Koivu, whose career with the Habs started at the 1993 NHL Entry Draft, is synonymous with Montreal, where he's battled back from cancer and become the first European-born captain of Les Canadiens in team history.  Koivu's leadership and the aura he possesses from all he's done during his 15-year career make him an invaluable piece in the Montreal arsenal.

Last, but not least in anyone's book, is sophomore netminder Carey Price.  All biases aside, this kid can flat-out play hockey—and he's only going to get better.  With rumours already circulating about a possible start for Price in the All-Star Game when it is being hosted by the Montreal Canadiens, Price is rising to the challenge of why he should be the starter.  

After a dismal showing against the Toronto Maple Leafs on November 8, where he let in six goals, Price rebounded to record his fourth career shutout against the Ottawa Senators on Remembrance Day.

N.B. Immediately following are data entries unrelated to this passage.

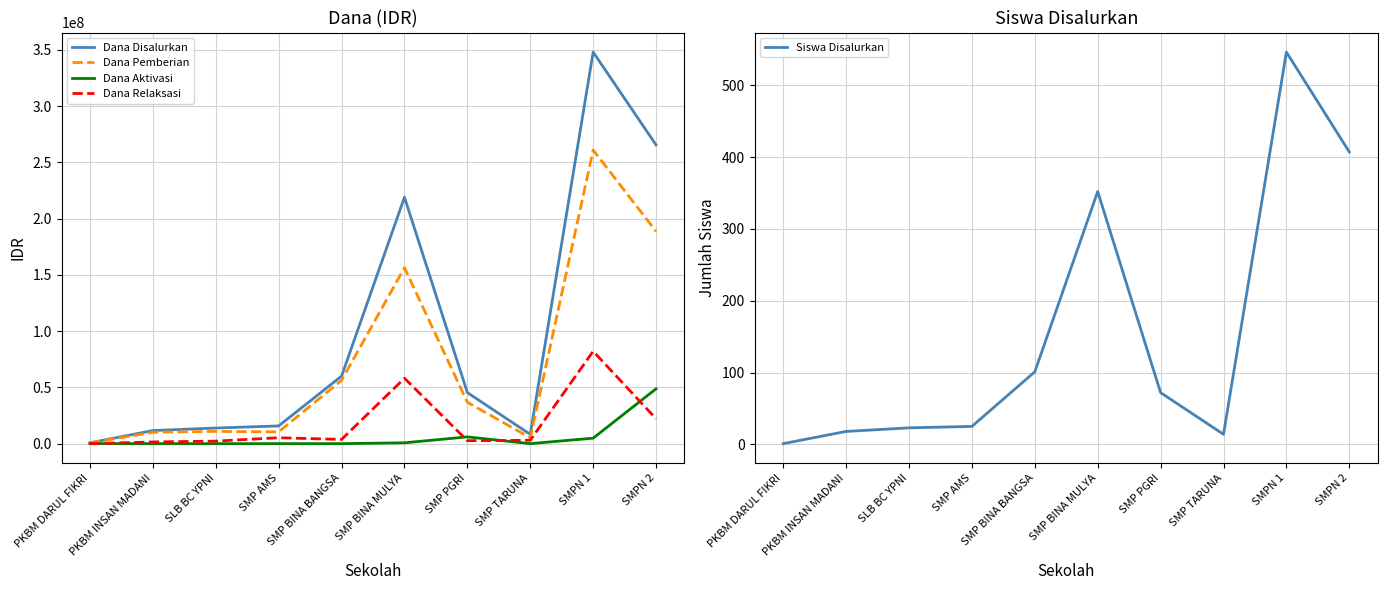

How many positive values does the Dana Aktivasi series have?

4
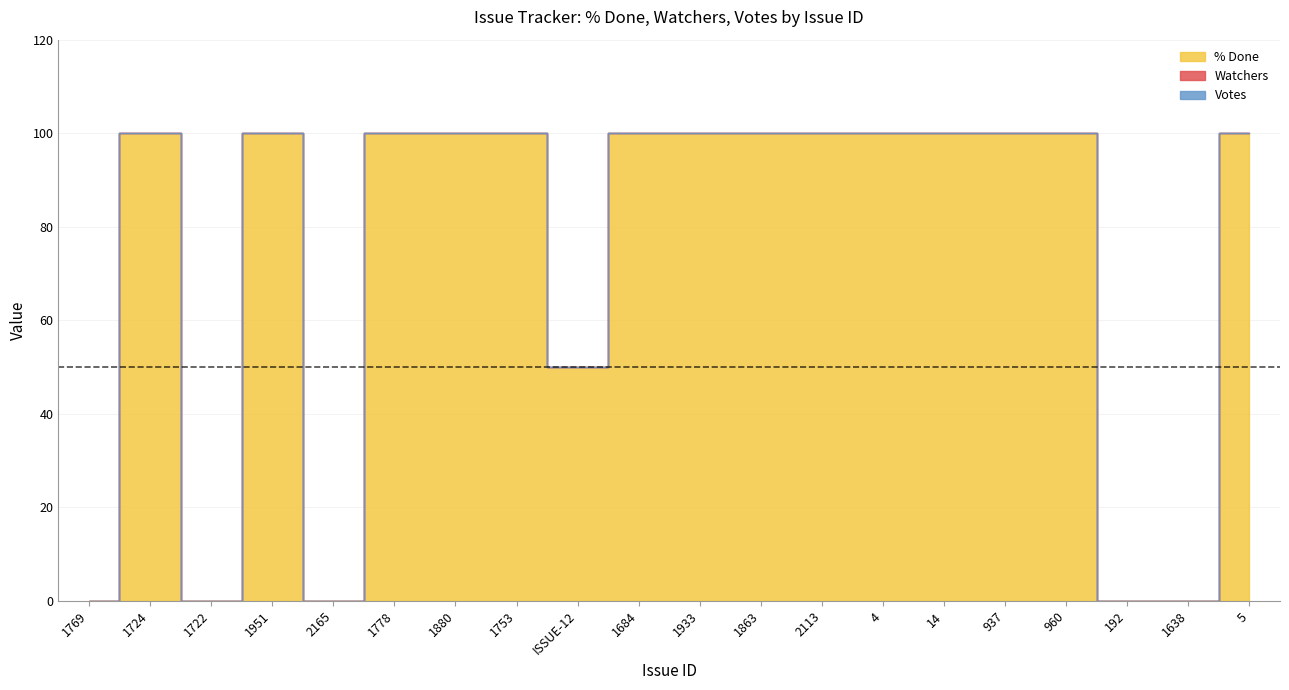

Rank the series by their maximum value, from highest to lowest.

% Done, Watchers, Votes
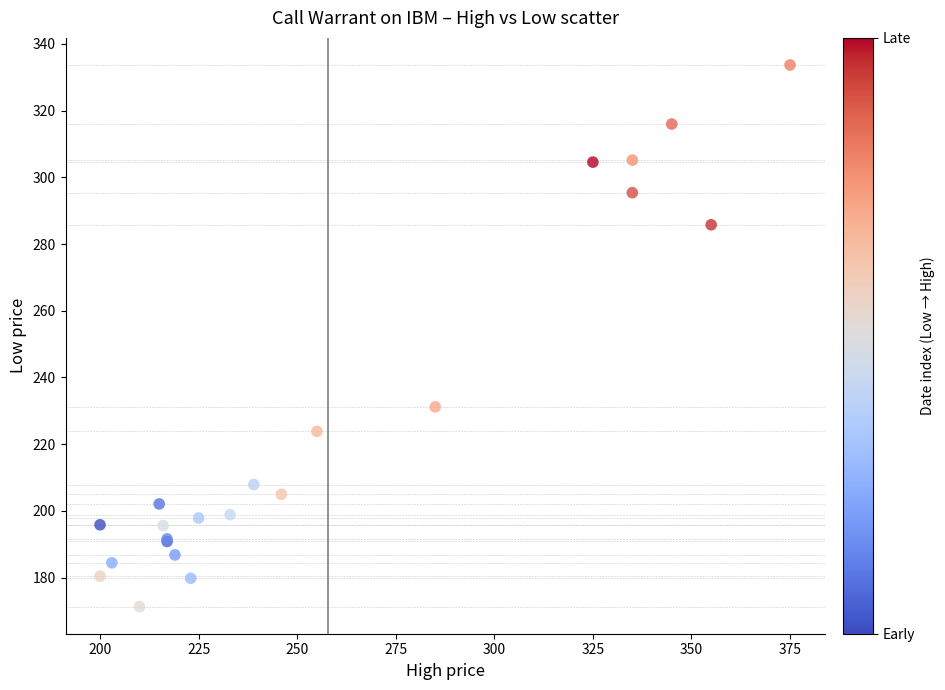

What Y value in the scatter plot is closest to 252?

231.2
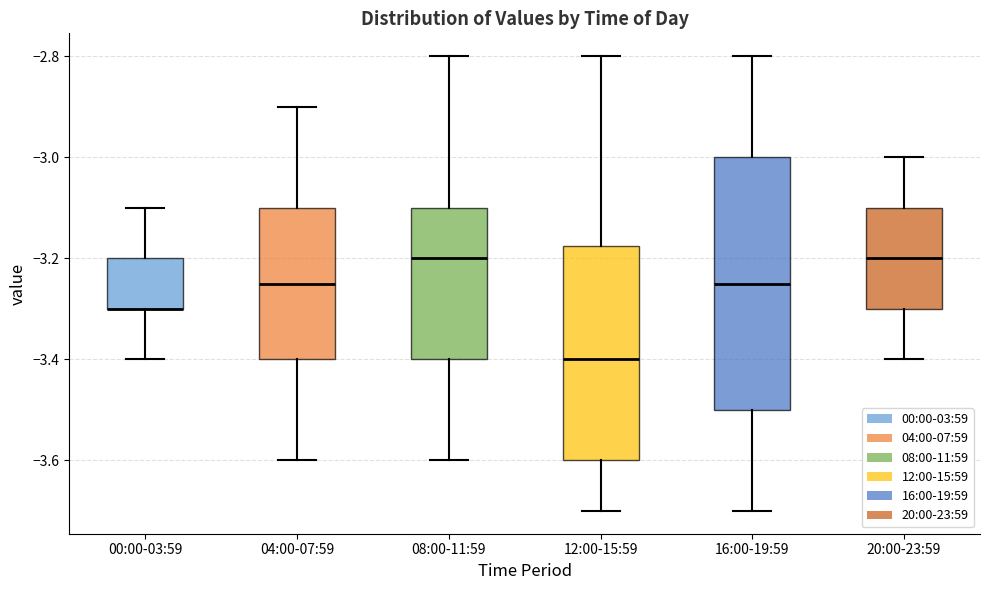

Where does the upper whisker of the box for 00:00-03:59 end on the y-axis? The values are not printed on the chart, so give them approximately, as read against the axis.

-3.10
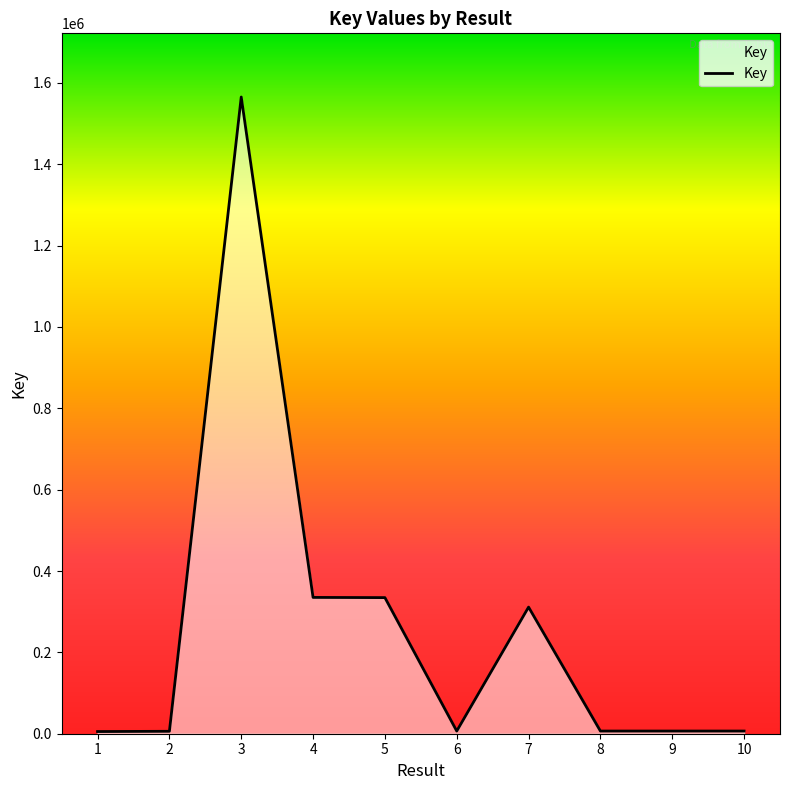

What is the greatest value displayed?

1565292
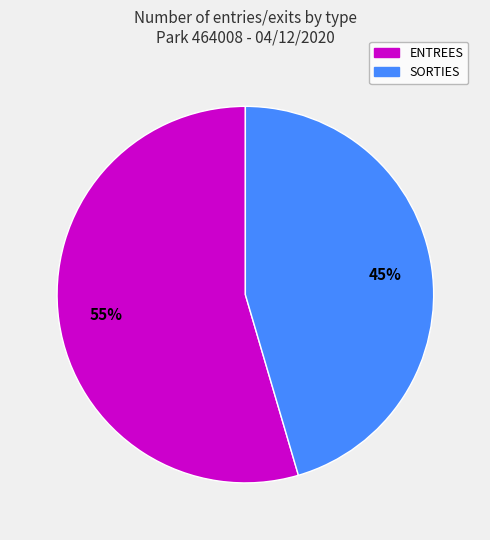

To the nearest percent, what percentage of the pie is ENTREES?

55%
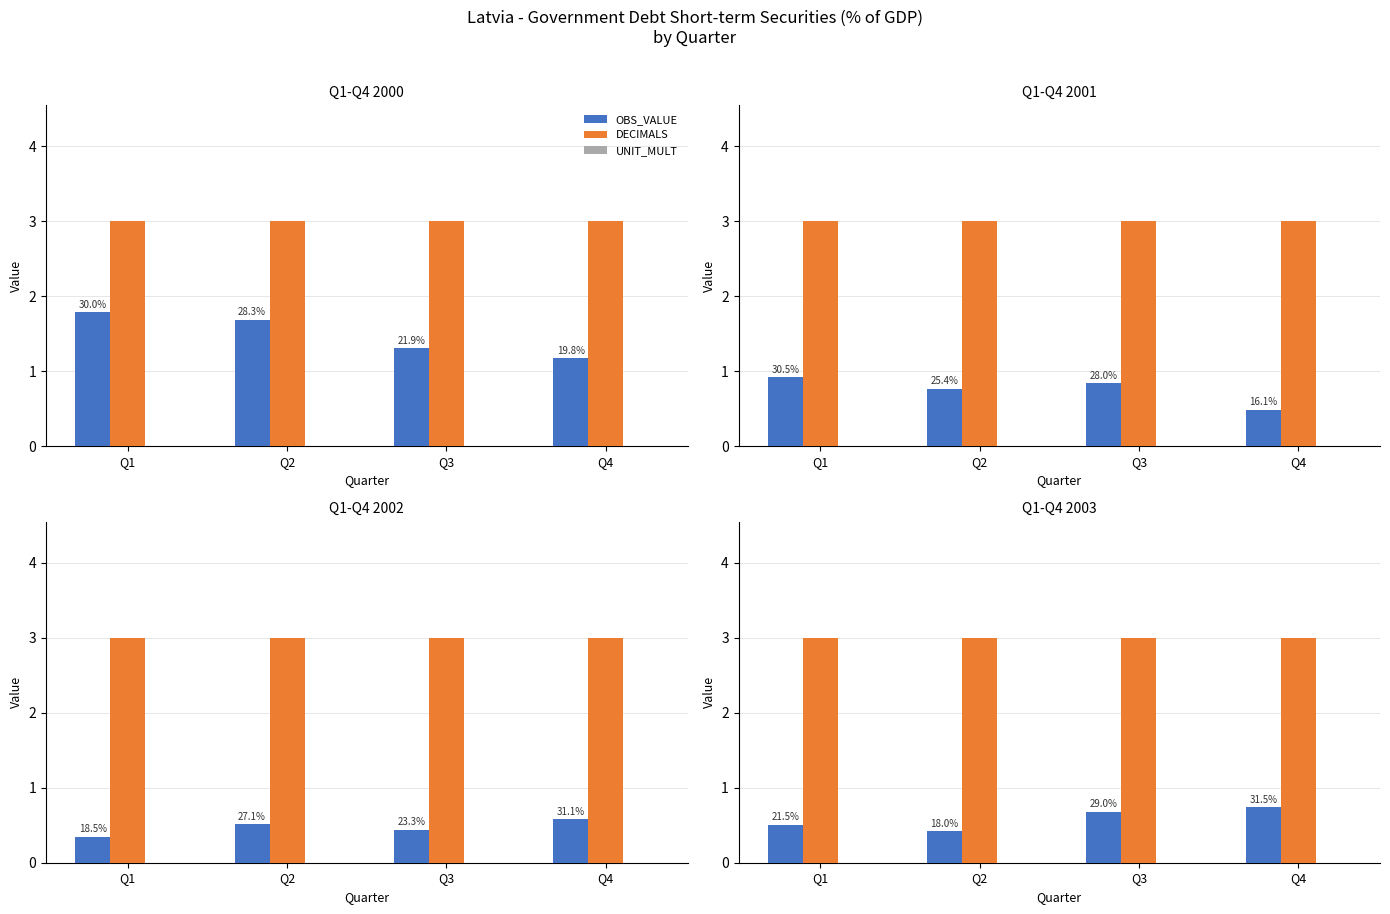

Does the chart contain any negative values?

No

Price was ridiculed last spring, largely for his inconsistent play in the playoffs.  His mistakes against the Philadelphia Flyers in the Eastern Conference semifinals were only magnified due to the fact that Price was a rookie, and the Canadiens had all their hopes and dreams set on him.  

Perhaps the critics were a little too eager and jumped the gun on this kid.  After a restful summer, Price is back in action—leaner, fitter, and quicker in net.  Even without voting for himself, Price should get a majority of the votes for the upcoming All-Star Game.

With six names on the ballot, the Canadiens could have an entire starting lineup on the Bell Centre ice come All-Star Game time.  Not likely—but don't count any of these players out to be on the ice at any time during the 2009 All-Star Game.